General Motors Co (NYSE:GM) and Ford Motor Co (NYSE:F) said Wednesday they are in talks with White House officials about how they can support manufacture of medical equipment needed to combat the coronavirus outbreak.
GM Chief Executive Mary Barra spoke to White House economic adviser Larry Kudlow about the issue after the Detroit automaker announced it will suspend North American production through 30 March.
A GM spokeswoman said the automaker “is working to help find solutions for the nation during this difficult time and has offered to help, and we are already studying how we can potentially support production of medical equipment like ventilators.”
Ford said Wednesday it “stands ready to help the administration in any way we can, including the possibility of producing ventilators and other equipment. We have had preliminary discussions with the US government and are looking into the feasibility.”
Mr.
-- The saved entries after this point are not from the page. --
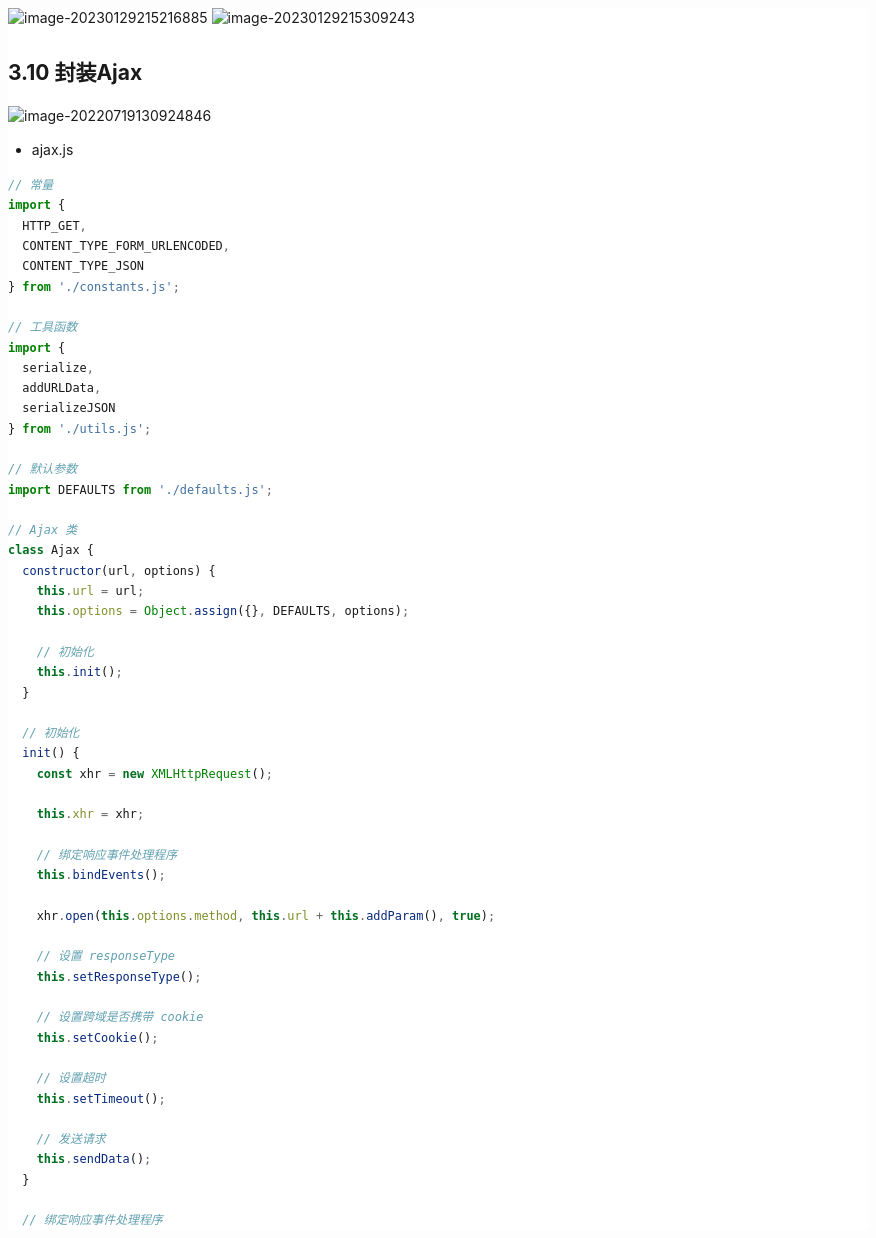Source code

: <img src="https://gitee.com/JERRY-Z-J-R/I-love-you-3-thousand/raw/master/我爱你，不止三千遍/JavaScript/16【HTTP、存储、Ajax】/mark-img/image-20230129215216885.png" alt="image-20230129215216885" style="width:80%;" />

<img src="https://gitee.com/JERRY-Z-J-R/I-love-you-3-thousand/raw/master/我爱你，不止三千遍/JavaScript/16【HTTP、存储、Ajax】/mark-img/image-20230129215309243.png" alt="image-20230129215309243" style="width:80%;" />

## 3.10 封装Ajax

<img src="https://gitee.com/JERRY-Z-J-R/I-love-you-3-thousand/raw/master/我爱你，不止三千遍/JavaScript/16【HTTP、存储、Ajax】/mark-img/image-20220719130924846.png" alt="image-20220719130924846" style="width:20%;" />

- ajax.js

```javascript
// 常量
import {
  HTTP_GET,
  CONTENT_TYPE_FORM_URLENCODED,
  CONTENT_TYPE_JSON
} from './constants.js';

// 工具函数
import {
  serialize,
  addURLData,
  serializeJSON
} from './utils.js';

// 默认参数
import DEFAULTS from './defaults.js';

// Ajax 类
class Ajax {
  constructor(url, options) {
    this.url = url;
    this.options = Object.assign({}, DEFAULTS, options);

    // 初始化
    this.init();
  }

  // 初始化
  init() {
    const xhr = new XMLHttpRequest();

    this.xhr = xhr;

    // 绑定响应事件处理程序
    this.bindEvents();

    xhr.open(this.options.method, this.url + this.addParam(), true);

    // 设置 responseType
    this.setResponseType();

    // 设置跨域是否携带 cookie
    this.setCookie();

    // 设置超时
    this.setTimeout();

    // 发送请求
    this.sendData();
  }

  // 绑定响应事件处理程序
```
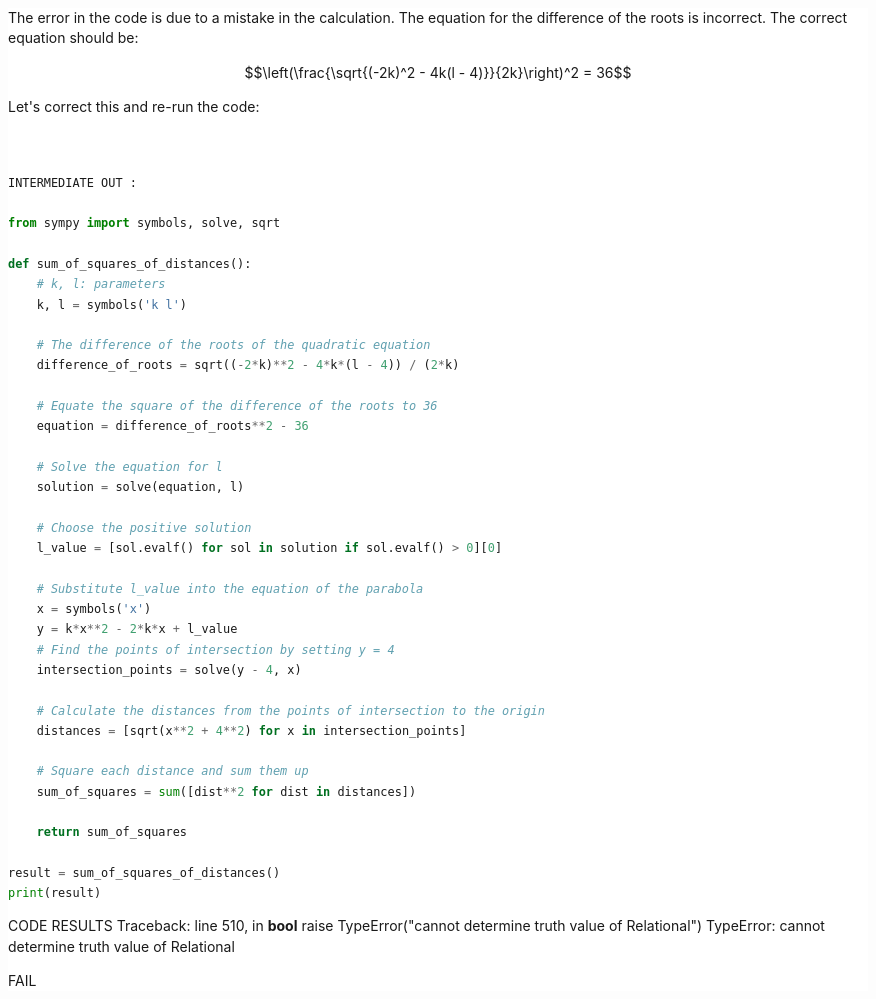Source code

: The error in the code is due to a mistake in the calculation. The equation for the difference of the roots is incorrect. The correct equation should be:

$$\left(\frac{\sqrt{(-2k)^2 - 4k(l - 4)}}{2k}\right)^2 = 36$$

Let's correct this and re-run the code:

```python


INTERMEDIATE OUT :

from sympy import symbols, solve, sqrt

def sum_of_squares_of_distances():
    # k, l: parameters
    k, l = symbols('k l')

    # The difference of the roots of the quadratic equation
    difference_of_roots = sqrt((-2*k)**2 - 4*k*(l - 4)) / (2*k)

    # Equate the square of the difference of the roots to 36
    equation = difference_of_roots**2 - 36

    # Solve the equation for l
    solution = solve(equation, l)

    # Choose the positive solution
    l_value = [sol.evalf() for sol in solution if sol.evalf() > 0][0]

    # Substitute l_value into the equation of the parabola
    x = symbols('x')
    y = k*x**2 - 2*k*x + l_value
    # Find the points of intersection by setting y = 4
    intersection_points = solve(y - 4, x)

    # Calculate the distances from the points of intersection to the origin
    distances = [sqrt(x**2 + 4**2) for x in intersection_points]

    # Square each distance and sum them up
    sum_of_squares = sum([dist**2 for dist in distances])

    return sum_of_squares

result = sum_of_squares_of_distances()
print(result)
```

CODE RESULTS Traceback: line 510, in __bool__
    raise TypeError("cannot determine truth value of Relational")
TypeError: cannot determine truth value of Relational

FAIL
Kudlow praised the idea of autoworkers producing medical equipment when plans were idled. “That’s the kind of can-do spirit that we are hearing and seeing,” he said.
During WWII, GM, Ford and other automakers retooled auto plants to build tanks, planes and other military equipment and weapons, earning Detroit the nickname the “Arsenal of Democracy.”
As the virus spread across China in February, a number of manufacturers in China including Apple Inc (NASDAQ:AAPL) partner Foxconn (2317.TW) and SAIC-GM-Wuling Automobile Co Ltd, a joint venture automaker formed by GM and 2 Chinese partners, set up production lines to make masks and medical clothing.